Filter the listing below, keeping every line that holds "priority".

#### Stored data
=====
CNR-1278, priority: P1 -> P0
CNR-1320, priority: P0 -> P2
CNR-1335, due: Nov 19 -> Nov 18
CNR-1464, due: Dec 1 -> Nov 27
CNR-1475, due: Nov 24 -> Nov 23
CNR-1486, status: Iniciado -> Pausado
=====
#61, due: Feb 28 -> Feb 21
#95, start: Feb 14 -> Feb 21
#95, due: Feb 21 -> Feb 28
=====
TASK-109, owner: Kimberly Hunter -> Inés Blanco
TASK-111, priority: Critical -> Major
=====
#### Finished task
CNR-1278, priority: P1 -> P0
CNR-1320, priority: P0 -> P2
TASK-111, priority: Critical -> Major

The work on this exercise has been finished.